Pacientes com ICFEr que não respondem adequadamente ao tratamento farmacológico podem ser candidatos ao uso de dispositivos implantáveis, como:

  • Cardiodesfibrilador implantável (CDI): Recomendado para pacientes com fração de ejeção inferior a 35% e com risco elevado de arritmias ventriculares fatais. Além disso, o CDI detecta e trata arritmias potencialmente letais, prevenindo a morte súbita.
  • Terapia de Ressincronização Cardíaca (TRC): Indicada para pacientes com dissincronia ventricular, como o bloqueio de ramo esquerdo, e fração de ejeção reduzida.
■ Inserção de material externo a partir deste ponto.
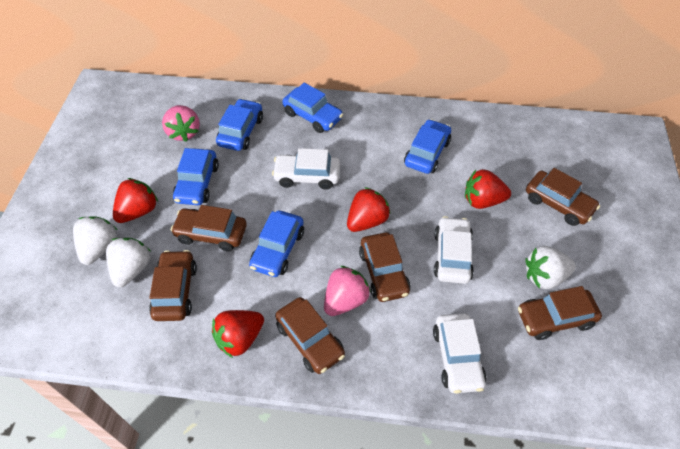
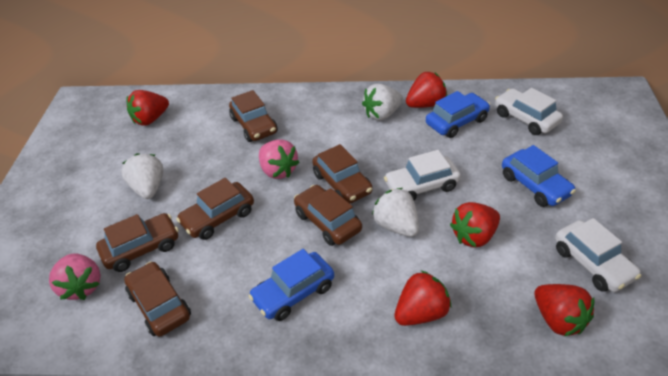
blue car: 5 -> 3
red strawberry: 4 -> 5

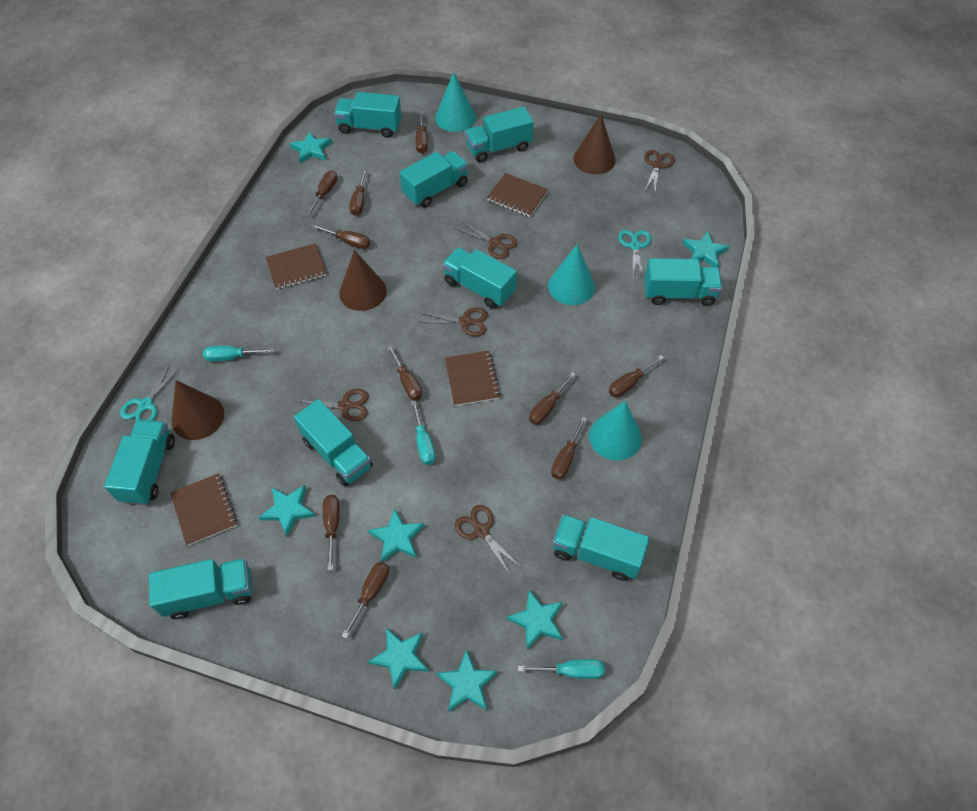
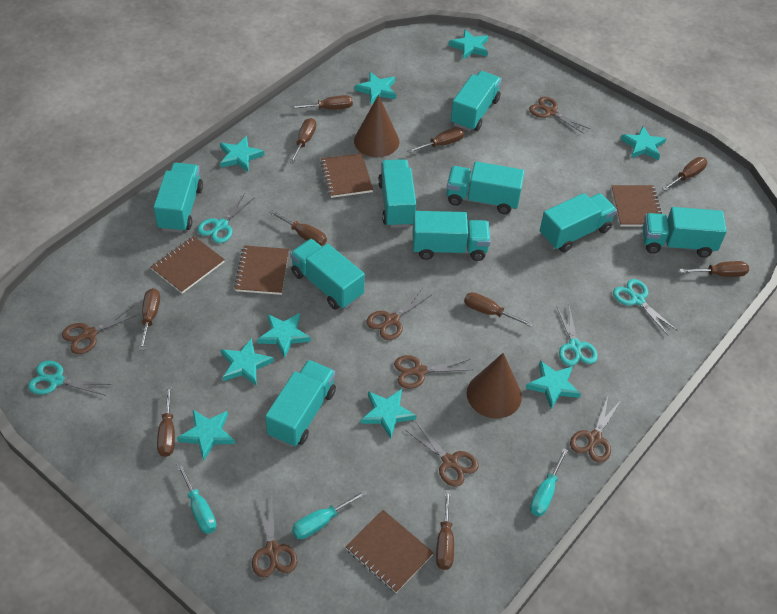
brown cone: 3 -> 2
brown notebook: 4 -> 5
brown scissors: 5 -> 7
turquoise cone: 3 -> 0
turquoise scissors: 2 -> 4
turquoise star: 7 -> 9

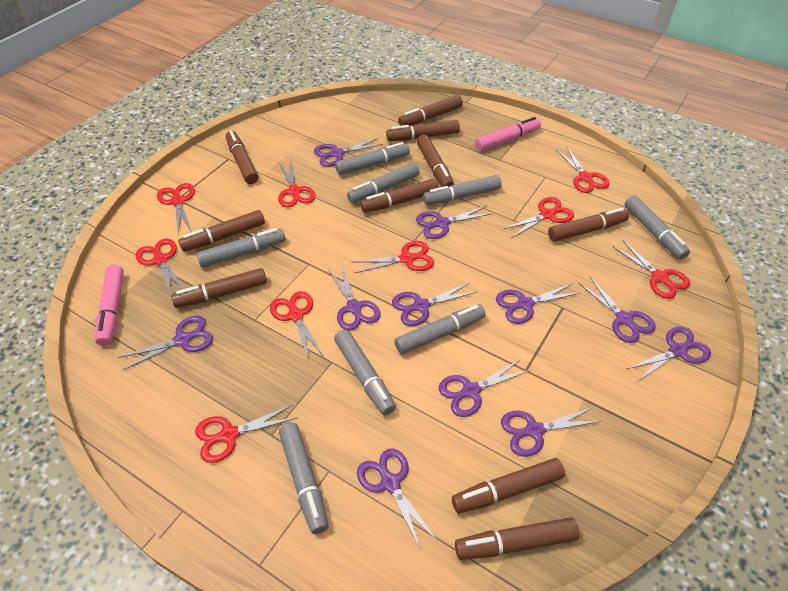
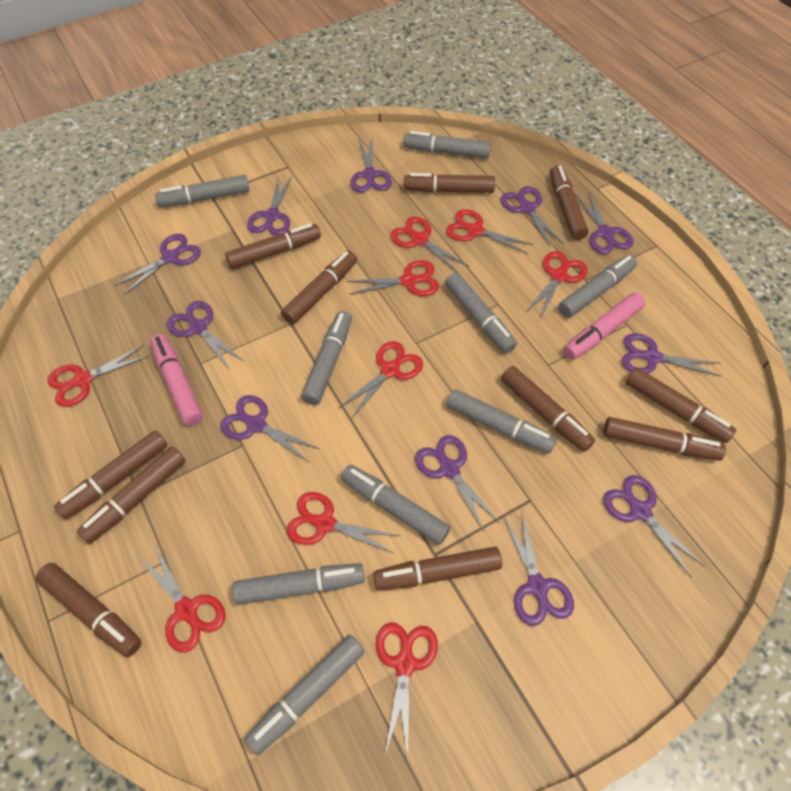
brown marker: 10 -> 11
grey marker: 8 -> 9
Assim, a TRC melhora a coordenação das contrações ventriculares, aumentando a eficiência do bombeamento cardíaco.

 

Cirurgia e transplante cardíaco

Primariamente, indica-se a revascularização miocárdica para pacientes com doença coronariana significativa, especialmente em casos de angina refratária e isquemia miocárdica documentada. Em casos avançados de ICFEr, quando todas as opções terapêuticas falharam, considera-se o transplante cardíaco.